[Recorded data]
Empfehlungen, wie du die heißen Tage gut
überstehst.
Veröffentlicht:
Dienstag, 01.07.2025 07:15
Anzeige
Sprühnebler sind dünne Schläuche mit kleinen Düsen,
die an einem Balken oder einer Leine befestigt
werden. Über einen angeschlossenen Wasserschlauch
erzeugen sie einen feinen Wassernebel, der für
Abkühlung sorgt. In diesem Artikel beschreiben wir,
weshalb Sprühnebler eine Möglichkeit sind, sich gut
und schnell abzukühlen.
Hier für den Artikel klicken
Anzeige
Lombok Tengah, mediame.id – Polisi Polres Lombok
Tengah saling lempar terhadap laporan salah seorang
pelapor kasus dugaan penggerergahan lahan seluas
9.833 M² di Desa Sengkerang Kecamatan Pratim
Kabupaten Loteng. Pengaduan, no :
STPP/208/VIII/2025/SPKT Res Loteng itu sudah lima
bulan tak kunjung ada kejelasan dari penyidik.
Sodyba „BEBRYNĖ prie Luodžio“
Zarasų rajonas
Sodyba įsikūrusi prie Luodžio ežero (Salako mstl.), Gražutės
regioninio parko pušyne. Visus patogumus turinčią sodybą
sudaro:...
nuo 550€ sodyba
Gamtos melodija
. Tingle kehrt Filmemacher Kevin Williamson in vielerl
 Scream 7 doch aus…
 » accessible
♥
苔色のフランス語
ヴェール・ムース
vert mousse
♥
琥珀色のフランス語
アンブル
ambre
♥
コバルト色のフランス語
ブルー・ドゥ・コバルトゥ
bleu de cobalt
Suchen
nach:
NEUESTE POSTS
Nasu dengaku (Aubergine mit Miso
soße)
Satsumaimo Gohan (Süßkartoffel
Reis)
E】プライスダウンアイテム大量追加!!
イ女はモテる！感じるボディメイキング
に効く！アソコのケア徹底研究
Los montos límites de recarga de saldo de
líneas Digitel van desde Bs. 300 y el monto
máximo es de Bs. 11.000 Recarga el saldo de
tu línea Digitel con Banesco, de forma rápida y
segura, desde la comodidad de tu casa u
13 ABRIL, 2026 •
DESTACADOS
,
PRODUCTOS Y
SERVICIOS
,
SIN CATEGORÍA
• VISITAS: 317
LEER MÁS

**What is expected**:
Write out every line of the items above, letter for letter and with the same line breaks.

**Your solution**:
Empfehlungen, wie du die heißen Tage gut
überstehst.
Veröffentlicht:
Dienstag, 01.07.2025 07:15
Anzeige
Sprühnebler sind dünne Schläuche mit kleinen Düsen,
die an einem Balken oder einer Leine befestigt
werden. Über einen angeschlossenen Wasserschlauch
erzeugen sie einen feinen Wassernebel, der für
Abkühlung sorgt. In diesem Artikel beschreiben wir,
weshalb Sprühnebler eine Möglichkeit sind, sich gut
und schnell abzukühlen.
Hier für den Artikel klicken
Anzeige
Lombok Tengah, mediame.id – Polisi Polres Lombok
Tengah saling lempar terhadap laporan salah seorang
pelapor kasus dugaan penggerergahan lahan seluas
9.833 M² di Desa Sengkerang Kecamatan Pratim
Kabupaten Loteng. Pengaduan, no :
STPP/208/VIII/2025/SPKT Res Loteng itu sudah lima
bulan tak kunjung ada kejelasan dari penyidik.
Sodyba „BEBRYNĖ prie Luodžio“
Zarasų rajonas
Sodyba įsikūrusi prie Luodžio ežero (Salako mstl.), Gražutės
regioninio parko pušyne. Visus patogumus turinčią sodybą
sudaro:...
nuo 550€ sodyba
Gamtos melodija
. Tingle kehrt Filmemacher Kevin Williamson in vielerl
 Scream 7 doch aus…
 » accessible
♥
苔色のフランス語
ヴェール・ムース
vert mousse
♥
琥珀色のフランス語
アンブル
ambre
♥
コバルト色のフランス語
ブルー・ドゥ・コバルトゥ
bleu de cobalt
Suchen
nach:
NEUESTE POSTS
Nasu dengaku (Aubergine mit Miso
soße)
Satsumaimo Gohan (Süßkartoffel
Reis)
E】プライスダウンアイテム大量追加!!
イ女はモテる！感じるボディメイキング
に効く！アソコのケア徹底研究
Los montos límites de recarga de saldo de
líneas Digitel van desde Bs. 300 y el monto
máximo es de Bs. 11.000 Recarga el saldo de
tu línea Digitel con Banesco, de forma rápida y
segura, desde la comodidad de tu casa u
13 ABRIL, 2026 •
DESTACADOS
,
PRODUCTOS Y
SERVICIOS
,
SIN CATEGORÍA
• VISITAS: 317
LEER MÁS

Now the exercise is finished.